(Items listed in a dataset)
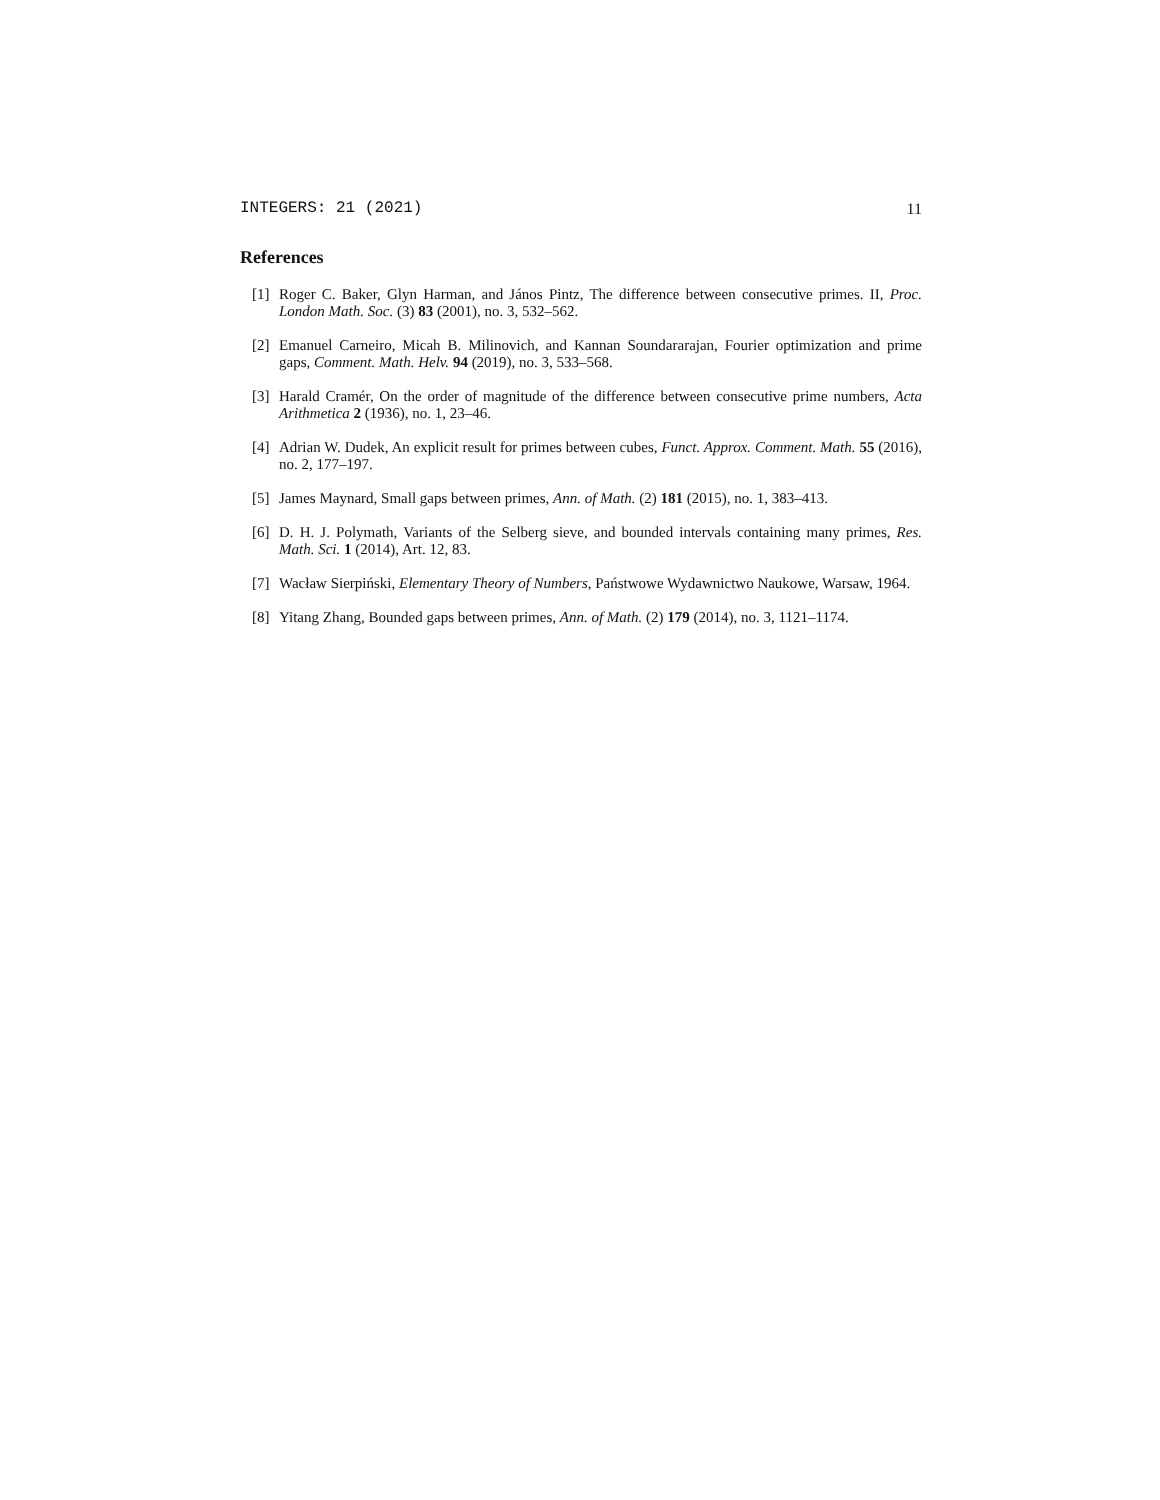INTEGERS: 21 (2021) 11
References
[1] Roger C. Baker, Glyn Harman, and János Pintz, The difference between consecutive primes. II, Proc. London Math. Soc. (3) 83 (2001), no. 3, 532–562.
[2] Emanuel Carneiro, Micah B. Milinovich, and Kannan Soundararajan, Fourier optimization and prime gaps, Comment. Math. Helv. 94 (2019), no. 3, 533–568.
[3] Harald Cramér, On the order of magnitude of the difference between consecutive prime numbers, Acta Arithmetica 2 (1936), no. 1, 23–46.
[4] Adrian W. Dudek, An explicit result for primes between cubes, Funct. Approx. Comment. Math. 55 (2016), no. 2, 177–197.
[5] James Maynard, Small gaps between primes, Ann. of Math. (2) 181 (2015), no. 1, 383–413.
[6] D. H. J. Polymath, Variants of the Selberg sieve, and bounded intervals containing many primes, Res. Math. Sci. 1 (2014), Art. 12, 83.
[7] Wacław Sierpiński, Elementary Theory of Numbers, Państwowe Wydawnictwo Naukowe, Warsaw, 1964.
[8] Yitang Zhang, Bounded gaps between primes, Ann. of Math. (2) 179 (2014), no. 3, 1121–1174.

Your goal:
Using only the data above, copy out the lines that include the word "Comment".

Your response:
[2] Emanuel Carneiro, Micah B. Milinovich, and Kannan Soundararajan, Fourier optimization and prime gaps, Comment. Math. Helv. 94 (2019), no. 3, 533–568.
[4] Adrian W. Dudek, An explicit result for primes between cubes, Funct. Approx. Comment. Math. 55 (2016), no. 2, 177–197.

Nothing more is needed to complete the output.